GATO-E-RATO. E este é justamente um dos maiores problemas do sistema de gato-e-rato do antidoping: a maioria das substâncias consideradas doping são naturalmente encontradas no organismo, e podem ter suas concentrações alteradas por mecanismos naturais, como treinamento.
Além disso, é preciso levar em conta que atletas de elite são por definição indivíduos fora do normal, mais propensos a valores extremos em testes que possuem relação com sua performance. Assim, os testes anti-doping precisam seguir a linha de "inocente até que se prove o contrário", e somente resultados muito fora das possibilidades naturais são (ou deveriam ser) detectados como doping.
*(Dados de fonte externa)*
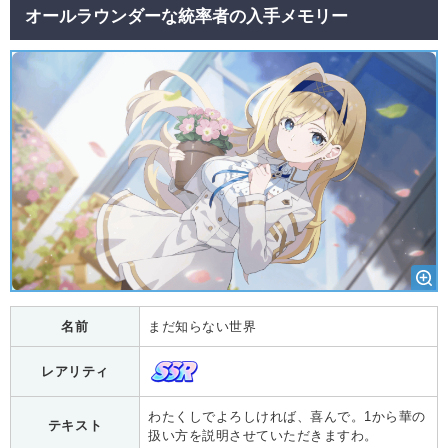
オールラウンダーな統率者の入手メモリー
名前
まだ知らない世界
レアリティ
わたくしでよろしければ、喜んで。1から華の
テキスト
扱い方を説明させていただきますわ。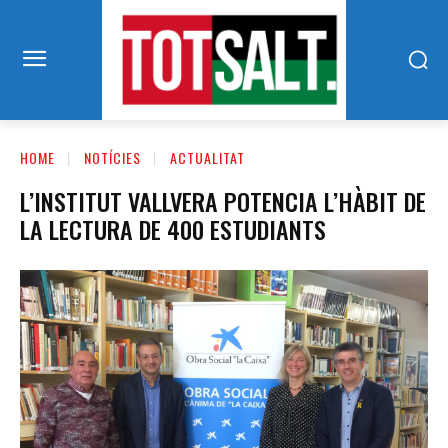
HOME
NOTÍCIES
ACTUALITAT
L’INSTITUT VALLVERA POTENCIA L’HÀBIT DE
LA LECTURA DE 400 ESTUDIANTS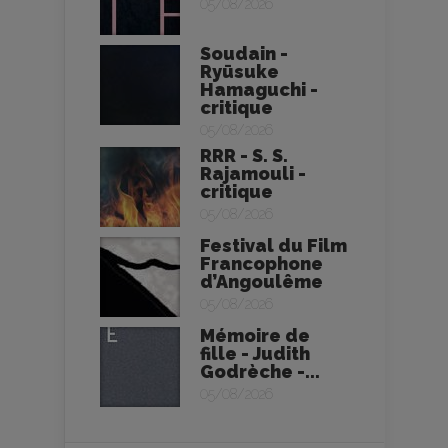
05/08/2026
Soudain -
Ryūsuke
Hamaguchi -
critique
05/08/2026
RRR - S. S.
Rajamouli -
critique
05/08/2026
Festival du Film
Francophone
d’Angoulême
05/08/2026
Mémoire de
fille - Judith
Godrèche -...
05/08/2026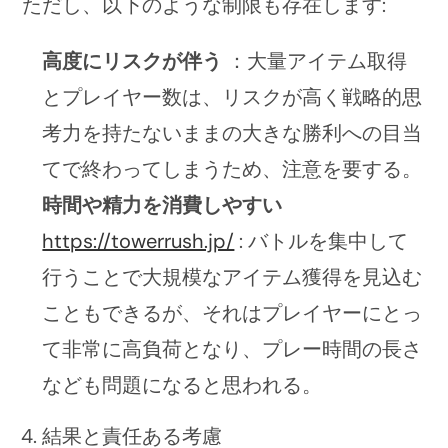
ただし、以下のような制限も存在します:
高度にリスクが伴う
：大量アイテム取得
とプレイヤー数は、リスクが高く戦略的思
考力を持たないままの大きな勝利への目当
てで終わってしまうため、注意を要する。
時間や精力を消費しやすい
https://towerrush.jp/
: バトルを集中して
行うことで大規模なアイテム獲得を見込む
こともできるが、それはプレイヤーにとっ
て非常に高負荷となり、プレー時間の長さ
なども問題になると思われる。
結果と責任ある考慮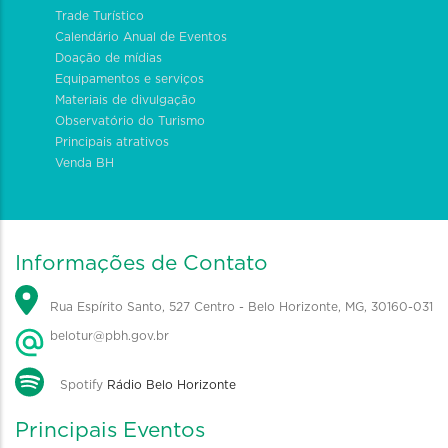
Trade Turístico
Calendário Anual de Eventos
Doação de mídias
Equipamentos e serviços
Materiais de divulgação
Observatório do Turismo
Principais atrativos
Venda BH
Informações de Contato
Rua Espírito Santo, 527 Centro - Belo Horizonte, MG, 30160-031
belotur@pbh.gov.br
Spotify
Rádio Belo Horizonte
Principais Eventos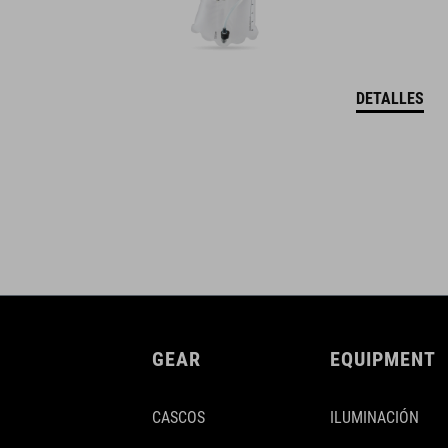
DETALLES
GEAR
EQUIPMENT
CASCOS
ILUMINACIÓN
Para tentar contornar este problema, hoje já se trabalha em analisar o rastro molecular (numa grande simplificação do processo) deixado pelo consumo ou injeção de determinadas substâncias proibidas, que muitas vezes é diferente daquele deixado quando a substância é naturalmente produzida pelo organismo.

HORMÔNIOS. Por último, outro problema crescente no esporte é a chamada exceção para uso terapêutico, em que um atleta pode fazer uso de uma terapia que normalmente seria considerada doping em caso de comprovação de necessidade médica. Na corrida, por exemplo, este tipo de caso tem aumentado com relação ao uso de medicamentos para asma. Talvez mais famosos sejam os exemplos de lutadores que recebem doses legais de testosterona sob a argumentação de possuírem um deficit fisiológico.
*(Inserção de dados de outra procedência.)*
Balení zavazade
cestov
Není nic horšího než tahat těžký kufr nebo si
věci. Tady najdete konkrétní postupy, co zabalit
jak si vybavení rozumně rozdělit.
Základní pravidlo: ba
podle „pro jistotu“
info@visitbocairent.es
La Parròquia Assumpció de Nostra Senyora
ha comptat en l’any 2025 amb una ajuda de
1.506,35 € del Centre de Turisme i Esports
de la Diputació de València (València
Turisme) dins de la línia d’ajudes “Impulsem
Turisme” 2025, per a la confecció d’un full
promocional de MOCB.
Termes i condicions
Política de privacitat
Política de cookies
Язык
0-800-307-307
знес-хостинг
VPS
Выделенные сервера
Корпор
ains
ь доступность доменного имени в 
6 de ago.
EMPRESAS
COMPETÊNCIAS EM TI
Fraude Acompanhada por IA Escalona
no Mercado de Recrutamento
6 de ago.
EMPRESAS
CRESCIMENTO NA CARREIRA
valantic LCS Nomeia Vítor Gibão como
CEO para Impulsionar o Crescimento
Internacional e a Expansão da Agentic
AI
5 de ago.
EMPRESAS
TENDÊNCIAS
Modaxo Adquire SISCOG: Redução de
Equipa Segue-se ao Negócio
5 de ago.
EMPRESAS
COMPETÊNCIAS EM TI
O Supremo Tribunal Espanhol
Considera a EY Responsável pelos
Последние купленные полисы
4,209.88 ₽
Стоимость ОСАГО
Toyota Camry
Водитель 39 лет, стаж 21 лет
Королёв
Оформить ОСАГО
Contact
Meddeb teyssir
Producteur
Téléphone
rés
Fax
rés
Nessas situações, a grande questão é: se a maioria dos atletas apresenta estas deficiências em função da carga de treino que realizam, então pode-se argumentar que seus corpos simplesmente não foram feitos para suportar tal carga de forma "natural", como prega o espírito esportivo. Seria então justo permitir que este atleta faça uso de hormônios? Por enquanto, o mundo antidoping diz que sim, mas não faltam críticos ao assunto.
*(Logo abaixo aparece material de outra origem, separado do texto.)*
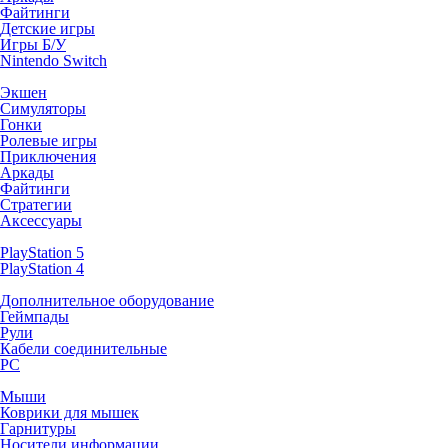
Файтинги
Детские игры
Игры Б/У
Nintendo Switch
Экшен
Симуляторы
Гонки
Ролевые игры
Приключения
Аркады
Файтинги
Стратегии
Аксессуары
PlayStation 5
PlayStation 4
Дополнительное оборудование
Геймпады
Рули
Кабели соединительные
PC
Мыши
Коврики для мышек
Гарнитуры
Носители информации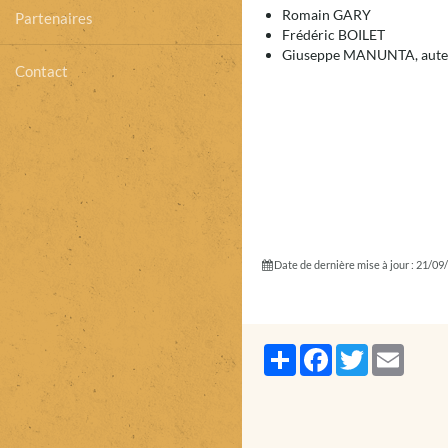
Romain GARY
Partenaires
Frédéric BOILET
Giuseppe MANUNTA, aute
Contact
Date de dernière mise à jour : 21/09
Partager
Facebook
Twitter
Email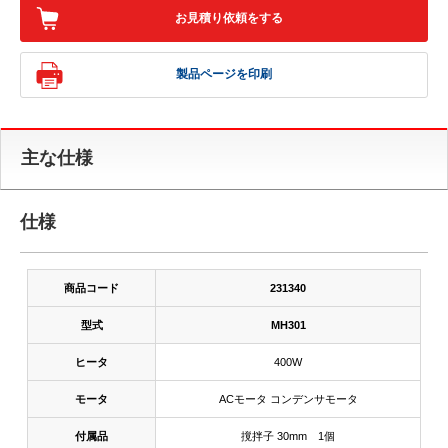
お見積り依頼をする
製品ページを印刷
主な仕様
仕様
商品コード
231340
型式
MH301
ヒータ
400W
モータ
ACモータ コンデンサモータ
付属品
撹拌子 30mm 1個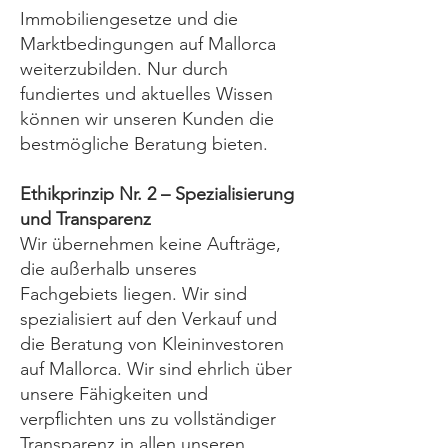
Immobiliengesetze und die
Marktbedingungen auf Mallorca
weiterzubilden. Nur durch
fundiertes und aktuelles Wissen
können wir unseren Kunden die
bestmögliche Beratung bieten.
Ethikprinzip Nr. 2 – Spezialisierung
und Transparenz
Wir übernehmen keine Aufträge,
die außerhalb unseres
Fachgebiets liegen. Wir sind
spezialisiert auf den Verkauf und
die Beratung von Kleininvestoren
auf Mallorca. Wir sind ehrlich über
unsere Fähigkeiten und
verpflichten uns zu vollständiger
Transparenz in allen unseren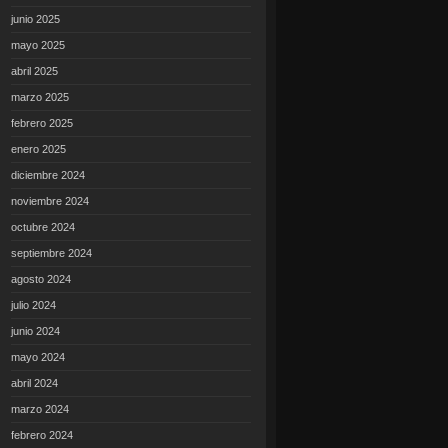
junio 2025
mayo 2025
abril 2025
marzo 2025
febrero 2025
enero 2025
diciembre 2024
noviembre 2024
octubre 2024
septiembre 2024
agosto 2024
julio 2024
junio 2024
mayo 2024
abril 2024
marzo 2024
febrero 2024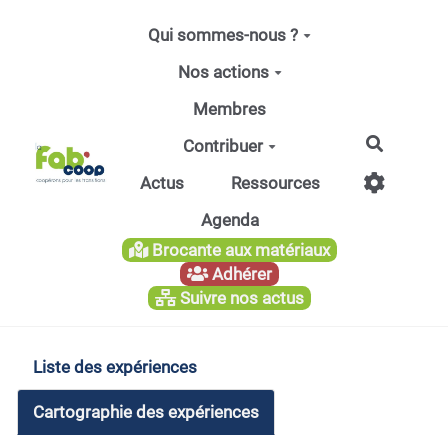
Aller au contenu principal
Qui sommes-nous ?
Nos actions
Membres
Recherc
Contribuer
Actus
Ressources
Agenda
Brocante aux matériaux
Adhérer
Suivre nos actus
Liste des expériences
Cartographie des expériences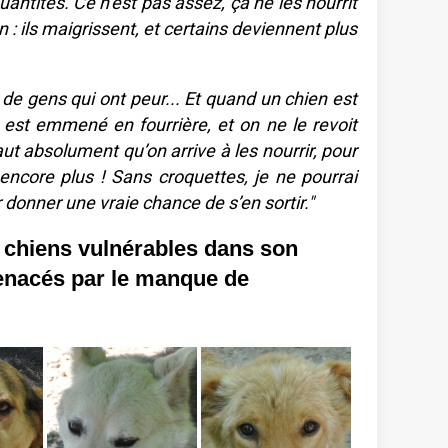
quantités. Ce n’est pas assez, ça ne les nourrit
n : ils maigrissent, et certains deviennent plus
de gens qui ont peur... Et quand un chien est
 il est emmené en fourrière, et on ne le revoit
faut absolument qu’on arrive à les nourrir, pour
encore plus ! Sans croquettes, je ne pourrai
r donner une vraie chance de s’en sortir."
2 chiens vulnérables dans son
menacés par le manque de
A despeito das recentes acusações, um estudo realizado com os melhores tempos do mundo dos 5.000 m até a maratona não conseguiu encontrar grandes desvios de performance ao longo dos anos, o que poderia ser evidência de um aumento nos casos de doping ou do surgimento de uma nova modalidade de doping.
No ciclismo, por exemplo, os "anos dourados" do doping foram marcados por um súbito aumento de performance em provas como a Volta da França, que coincidentemente caiu logo após a introdução de testes para o uso de EPO.
No caso da corrida, a velocidade média dos melhores do mundo segue um mesmo padrão há anos, sugerindo que ainda que os casos de doping sejam (e possivelmente são) bem mais numerosos do que aqueles que chegam à mídia, a situação ainda não é tão desastrosa quanto o quadro que está sendo pintado.